We are a medium size comercial Mech and Plbg contactor and we have an Architect buddy of ours that wants us to do the plumbing on his new house.
Unfortunately we do not have a lot of experiance with multi shower head residential showers and need a little advice as to what brand to use.
We went to the local ferguson show room and he selected some Brizo/Delta and Grohe components for three of his 5 showers

My question is as follows:
Are the Brizo/Delta Components a good quality valve and does the finish hold up well? (Oil Rubbed Bronze)
Or should I direct him towards useing Grohe throughout his house.
One thing I need to keep in mind, my plumbers HATE Grohe


----------



## Pipe layer

I would go with Delta myself. Good product and ease of getting parts.


----------



## Aqua

Big Grohe and HansGrohe fan myself
will that Delta valve handle the GPMs that shower needs ……….Grohe will


----------



## 504Plumber

Grohe makes a nice faucet, lifetime warranty is hard to beat. I worked on a grohe from the 60's / 70's and they sent the parts out free of charge. 

They really aren't hard to install, just have to make sure you're getting the right stuff with it and what the architect is putting on the walls is actually what is going on the walls.


----------



## Boomer100

Thanks for the info... Aqua great question, I checked the pressure drop through both valve bodies and the Grohe flows more water with less pressure drop.
Looks like it's going to be Grohe.
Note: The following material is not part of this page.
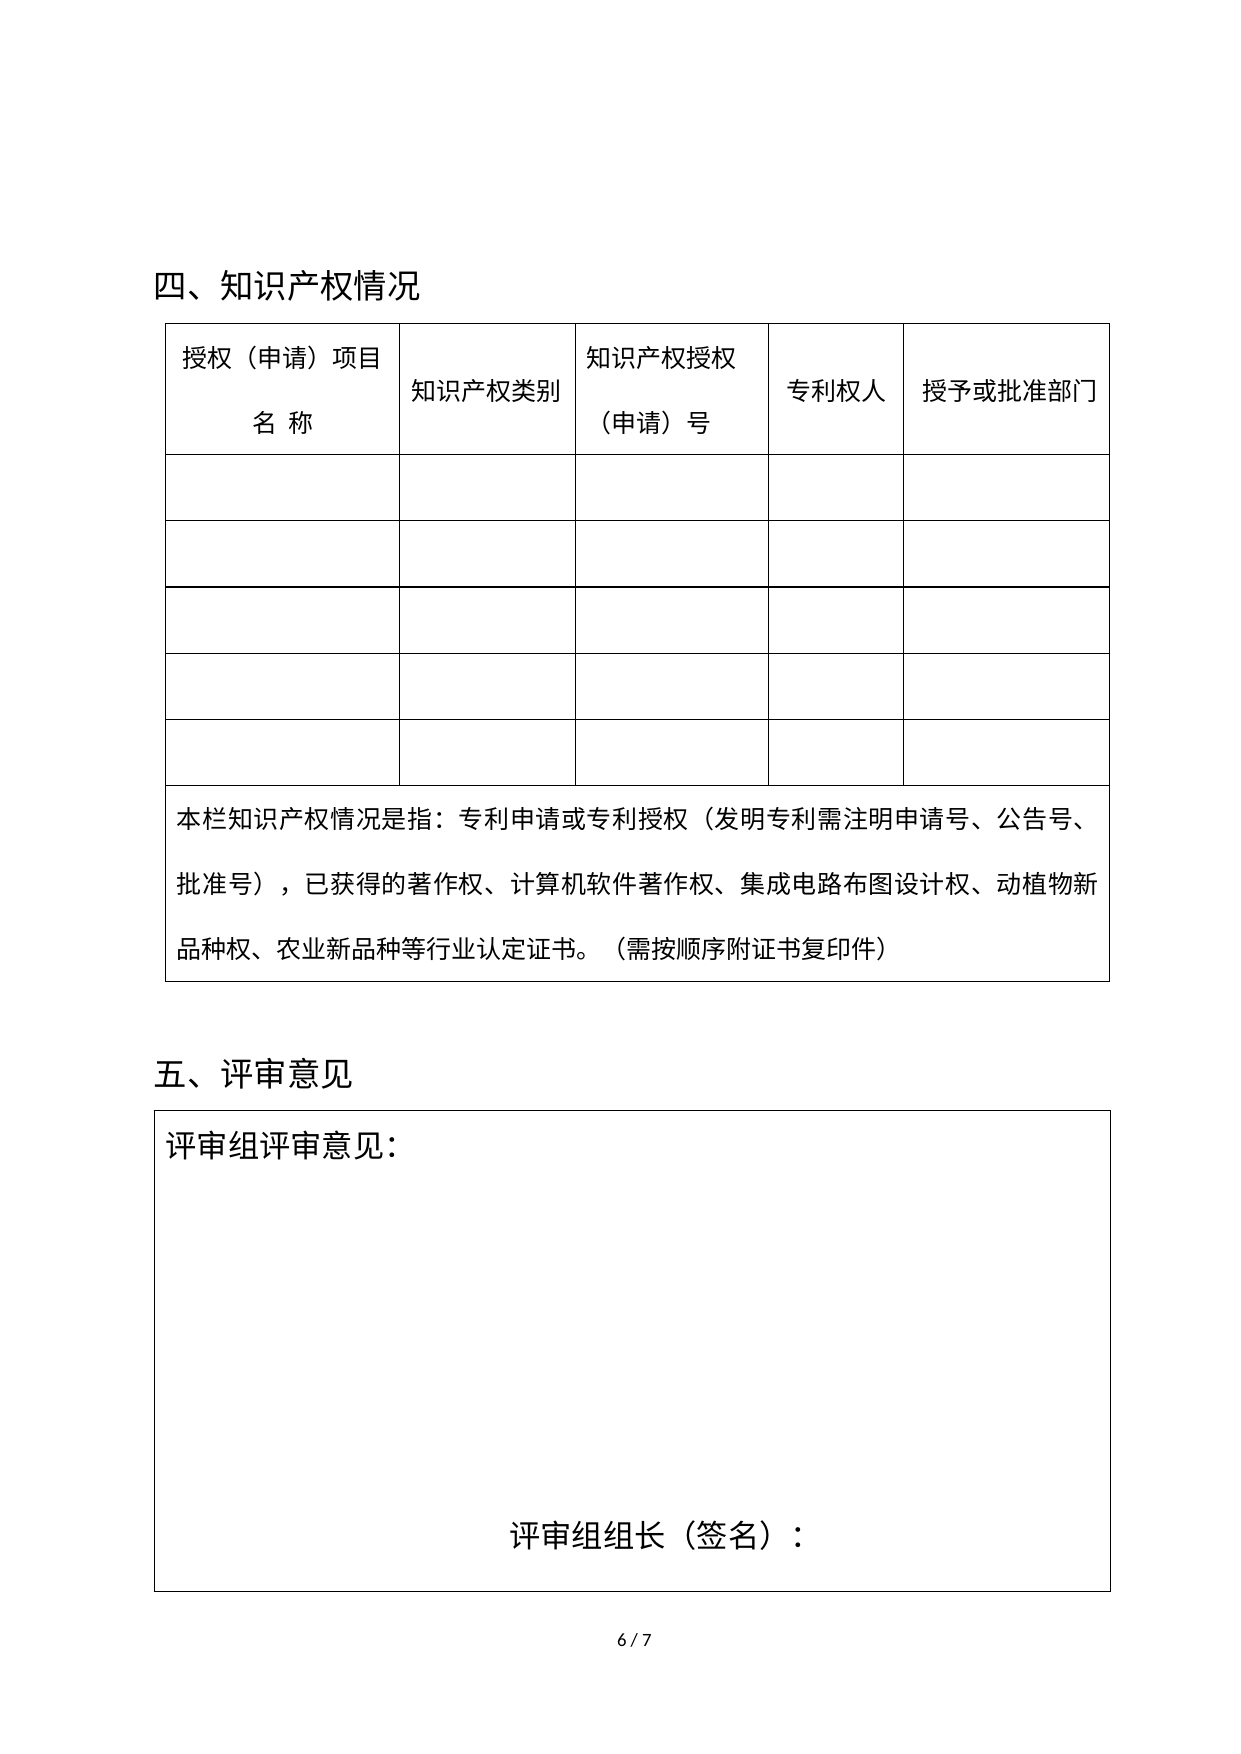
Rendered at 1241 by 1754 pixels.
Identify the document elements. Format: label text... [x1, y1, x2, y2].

I certainly do not want any low pressure problems on this project.
Thanks again to all.


----------



## Plumbus

I'm with Aqua and 504. Just one bit of advice, with Grohe and HG, if it's a simple pressure balanced valve, just stick it in like any other. If it's thermostatic with separate volume controls and heads, read the directions. If it's a freekin car wash, read the directions (twice), and if you are still not sure, call tech support, they're fluent in English.


----------



## love2surf927

Grohe is an excellent choice for multi-head installations and their quality is above average in my opinion. Why do your guys hate Grohe? If they appreciate quality installations they should get used to fixtures like that. Just my two cents


----------



## UN1TED-WE-PLUMB

Brizo is absolute crap.

At that price point buy a real Grohe product (not from box store)


----------



## Tommy plumber

*Boomer 100:*









*Hello! Introduction Requested* 
An intro is requested from all new members. In case you missed it, here is the link. http://www.plumbingzone.com/f3/. 

The PZ is for Plumbing Professionals ( those engaged in the plumbing profession) 

Post an intro and tell our members where you are from, yrs in the trade, and your area(s) of expertise in the plumbing field. 

This info helps members who are waiting to welcome you to the best plumbing site there is. 

We look forward to your valuable input.


----------



## phishfood

Who told rj he could take a vacation, lol?


----------



## rjbphd

phishfood said:


> Who told rj he could take a vacation, lol?


Lol..wasn t hungry...


----------



## Aqua

even if you have to use 1/2" copper and have more than 2 shower heads, go with the 3/4" valve, you'll get better water flow

find your local Grohe rep if you have any questions


----------